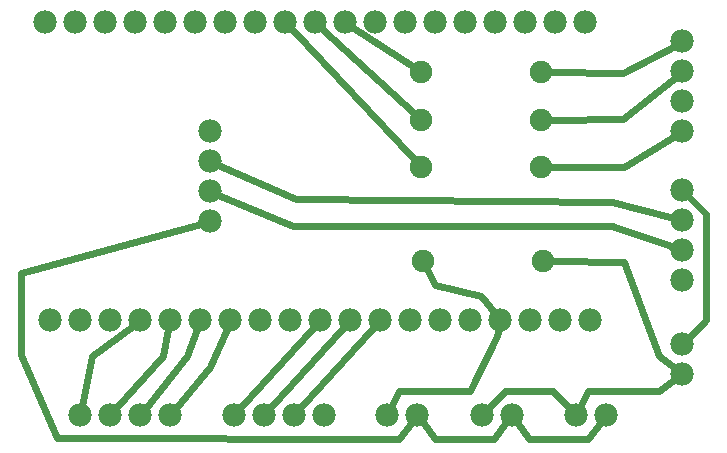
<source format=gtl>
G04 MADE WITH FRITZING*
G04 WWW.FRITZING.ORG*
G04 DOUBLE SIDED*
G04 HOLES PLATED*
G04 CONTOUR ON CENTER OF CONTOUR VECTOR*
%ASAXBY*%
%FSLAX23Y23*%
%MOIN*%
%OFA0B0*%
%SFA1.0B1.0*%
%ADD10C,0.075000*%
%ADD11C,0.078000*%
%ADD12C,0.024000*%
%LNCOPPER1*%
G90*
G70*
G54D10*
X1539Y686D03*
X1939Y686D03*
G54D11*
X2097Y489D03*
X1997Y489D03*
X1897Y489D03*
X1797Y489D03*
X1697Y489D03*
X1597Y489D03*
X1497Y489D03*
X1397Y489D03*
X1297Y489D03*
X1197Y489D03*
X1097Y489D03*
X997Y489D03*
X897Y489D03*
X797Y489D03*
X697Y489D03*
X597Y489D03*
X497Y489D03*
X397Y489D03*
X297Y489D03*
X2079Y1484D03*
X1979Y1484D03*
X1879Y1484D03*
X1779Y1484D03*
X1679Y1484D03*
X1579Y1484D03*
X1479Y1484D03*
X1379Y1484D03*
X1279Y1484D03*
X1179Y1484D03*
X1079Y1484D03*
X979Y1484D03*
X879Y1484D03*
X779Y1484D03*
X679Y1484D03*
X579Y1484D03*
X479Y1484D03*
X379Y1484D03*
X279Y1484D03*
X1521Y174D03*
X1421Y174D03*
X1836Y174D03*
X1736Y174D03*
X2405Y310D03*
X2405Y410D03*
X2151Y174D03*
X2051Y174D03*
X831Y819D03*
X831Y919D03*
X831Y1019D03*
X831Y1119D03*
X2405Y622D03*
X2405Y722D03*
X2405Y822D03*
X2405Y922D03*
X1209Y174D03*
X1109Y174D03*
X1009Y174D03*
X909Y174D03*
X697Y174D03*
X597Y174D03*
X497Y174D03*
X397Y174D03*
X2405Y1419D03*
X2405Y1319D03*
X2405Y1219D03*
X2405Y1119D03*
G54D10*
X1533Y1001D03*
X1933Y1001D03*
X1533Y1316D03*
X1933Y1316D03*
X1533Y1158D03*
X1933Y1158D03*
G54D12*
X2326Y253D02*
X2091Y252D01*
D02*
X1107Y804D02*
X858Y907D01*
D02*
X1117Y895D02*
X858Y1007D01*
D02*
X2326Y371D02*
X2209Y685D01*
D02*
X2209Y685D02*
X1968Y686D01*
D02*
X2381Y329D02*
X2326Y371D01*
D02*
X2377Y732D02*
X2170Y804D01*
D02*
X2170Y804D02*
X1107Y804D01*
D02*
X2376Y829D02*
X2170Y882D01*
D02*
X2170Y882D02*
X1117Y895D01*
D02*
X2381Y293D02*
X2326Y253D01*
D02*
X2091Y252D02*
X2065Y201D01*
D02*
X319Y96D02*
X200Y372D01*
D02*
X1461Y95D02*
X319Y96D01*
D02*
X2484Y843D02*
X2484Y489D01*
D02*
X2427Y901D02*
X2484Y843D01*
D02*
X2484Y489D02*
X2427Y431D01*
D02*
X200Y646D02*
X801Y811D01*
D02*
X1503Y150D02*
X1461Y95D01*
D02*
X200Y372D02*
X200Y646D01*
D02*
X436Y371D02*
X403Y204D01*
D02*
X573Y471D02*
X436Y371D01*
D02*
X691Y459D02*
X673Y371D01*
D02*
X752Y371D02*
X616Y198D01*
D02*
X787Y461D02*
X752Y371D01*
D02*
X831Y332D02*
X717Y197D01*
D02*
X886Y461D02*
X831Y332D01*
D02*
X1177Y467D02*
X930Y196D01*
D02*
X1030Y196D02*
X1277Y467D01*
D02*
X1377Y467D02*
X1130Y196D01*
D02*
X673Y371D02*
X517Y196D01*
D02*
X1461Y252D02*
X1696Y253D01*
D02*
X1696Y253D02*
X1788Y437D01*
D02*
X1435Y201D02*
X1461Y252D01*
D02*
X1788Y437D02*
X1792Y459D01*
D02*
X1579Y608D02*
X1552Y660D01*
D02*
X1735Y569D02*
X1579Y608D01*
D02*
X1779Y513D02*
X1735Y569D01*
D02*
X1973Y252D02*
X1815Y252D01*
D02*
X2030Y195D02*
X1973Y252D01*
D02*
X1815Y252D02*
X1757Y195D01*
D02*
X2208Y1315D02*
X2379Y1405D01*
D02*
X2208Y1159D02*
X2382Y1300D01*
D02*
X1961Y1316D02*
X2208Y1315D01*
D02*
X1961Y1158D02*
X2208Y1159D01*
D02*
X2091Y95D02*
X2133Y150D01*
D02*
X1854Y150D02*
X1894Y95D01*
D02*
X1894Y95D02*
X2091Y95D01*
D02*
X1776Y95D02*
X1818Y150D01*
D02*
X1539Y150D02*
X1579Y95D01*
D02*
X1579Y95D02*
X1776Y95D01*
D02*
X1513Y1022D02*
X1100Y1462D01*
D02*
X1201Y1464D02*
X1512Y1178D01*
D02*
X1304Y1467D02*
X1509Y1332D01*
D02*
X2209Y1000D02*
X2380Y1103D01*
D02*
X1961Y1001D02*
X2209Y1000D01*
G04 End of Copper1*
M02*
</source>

▬▬▬

● PROBLEM TO WORK ON:
Return every entry of the data above verbatim, with no images included.

● ANSWER BELOW:
<source format=gtl>
G04 MADE WITH FRITZING*
G04 WWW.FRITZING.ORG*
G04 DOUBLE SIDED*
G04 HOLES PLATED*
G04 CONTOUR ON CENTER OF CONTOUR VECTOR*
%ASAXBY*%
%FSLAX23Y23*%
%MOIN*%
%OFA0B0*%
%SFA1.0B1.0*%
%ADD10C,0.075000*%
%ADD11C,0.078000*%
%ADD12C,0.024000*%
%LNCOPPER1*%
G90*
G70*
G54D10*
X1539Y686D03*
X1939Y686D03*
G54D11*
X2097Y489D03*
X1997Y489D03*
X1897Y489D03*
X1797Y489D03*
X1697Y489D03*
X1597Y489D03*
X1497Y489D03*
X1397Y489D03*
X1297Y489D03*
X1197Y489D03*
X1097Y489D03*
X997Y489D03*
X897Y489D03*
X797Y489D03*
X697Y489D03*
X597Y489D03*
X497Y489D03*
X397Y489D03*
X297Y489D03*
X2079Y1484D03*
X1979Y1484D03*
X1879Y1484D03*
X1779Y1484D03*
X1679Y1484D03*
X1579Y1484D03*
X1479Y1484D03*
X1379Y1484D03*
X1279Y1484D03*
X1179Y1484D03*
X1079Y1484D03*
X979Y1484D03*
X879Y1484D03*
X779Y1484D03*
X679Y1484D03*
X579Y1484D03*
X479Y1484D03*
X379Y1484D03*
X279Y1484D03*
X1521Y174D03*
X1421Y174D03*
X1836Y174D03*
X1736Y174D03*
X2405Y310D03*
X2405Y410D03*
X2151Y174D03*
X2051Y174D03*
X831Y819D03*
X831Y919D03*
X831Y1019D03*
X831Y1119D03*
X2405Y622D03*
X2405Y722D03*
X2405Y822D03*
X2405Y922D03*
X1209Y174D03*
X1109Y174D03*
X1009Y174D03*
X909Y174D03*
X697Y174D03*
X597Y174D03*
X497Y174D03*
X397Y174D03*
X2405Y1419D03*
X2405Y1319D03*
X2405Y1219D03*
X2405Y1119D03*
G54D10*
X1533Y1001D03*
X1933Y1001D03*
X1533Y1316D03*
X1933Y1316D03*
X1533Y1158D03*
X1933Y1158D03*
G54D12*
X2326Y253D02*
X2091Y252D01*
D02*
X1107Y804D02*
X858Y907D01*
D02*
X1117Y895D02*
X858Y1007D01*
D02*
X2326Y371D02*
X2209Y685D01*
D02*
X2209Y685D02*
X1968Y686D01*
D02*
X2381Y329D02*
X2326Y371D01*
D02*
X2377Y732D02*
X2170Y804D01*
D02*
X2170Y804D02*
X1107Y804D01*
D02*
X2376Y829D02*
X2170Y882D01*
D02*
X2170Y882D02*
X1117Y895D01*
D02*
X2381Y293D02*
X2326Y253D01*
D02*
X2091Y252D02*
X2065Y201D01*
D02*
X319Y96D02*
X200Y372D01*
D02*
X1461Y95D02*
X319Y96D01*
D02*
X2484Y843D02*
X2484Y489D01*
D02*
X2427Y901D02*
X2484Y843D01*
D02*
X2484Y489D02*
X2427Y431D01*
D02*
X200Y646D02*
X801Y811D01*
D02*
X1503Y150D02*
X1461Y95D01*
D02*
X200Y372D02*
X200Y646D01*
D02*
X436Y371D02*
X403Y204D01*
D02*
X573Y471D02*
X436Y371D01*
D02*
X691Y459D02*
X673Y371D01*
D02*
X752Y371D02*
X616Y198D01*
D02*
X787Y461D02*
X752Y371D01*
D02*
X831Y332D02*
X717Y197D01*
D02*
X886Y461D02*
X831Y332D01*
D02*
X1177Y467D02*
X930Y196D01*
D02*
X1030Y196D02*
X1277Y467D01*
D02*
X1377Y467D02*
X1130Y196D01*
D02*
X673Y371D02*
X517Y196D01*
D02*
X1461Y252D02*
X1696Y253D01*
D02*
X1696Y253D02*
X1788Y437D01*
D02*
X1435Y201D02*
X1461Y252D01*
D02*
X1788Y437D02*
X1792Y459D01*
D02*
X1579Y608D02*
X1552Y660D01*
D02*
X1735Y569D02*
X1579Y608D01*
D02*
X1779Y513D02*
X1735Y569D01*
D02*
X1973Y252D02*
X1815Y252D01*
D02*
X2030Y195D02*
X1973Y252D01*
D02*
X1815Y252D02*
X1757Y195D01*
D02*
X2208Y1315D02*
X2379Y1405D01*
D02*
X2208Y1159D02*
X2382Y1300D01*
D02*
X1961Y1316D02*
X2208Y1315D01*
D02*
X1961Y1158D02*
X2208Y1159D01*
D02*
X2091Y95D02*
X2133Y150D01*
D02*
X1854Y150D02*
X1894Y95D01*
D02*
X1894Y95D02*
X2091Y95D01*
D02*
X1776Y95D02*
X1818Y150D01*
D02*
X1539Y150D02*
X1579Y95D01*
D02*
X1579Y95D02*
X1776Y95D01*
D02*
X1513Y1022D02*
X1100Y1462D01*
D02*
X1201Y1464D02*
X1512Y1178D01*
D02*
X1304Y1467D02*
X1509Y1332D01*
D02*
X2209Y1000D02*
X2380Y1103D01*
D02*
X1961Y1001D02*
X2209Y1000D01*
G04 End of Copper1*
M02*
</source>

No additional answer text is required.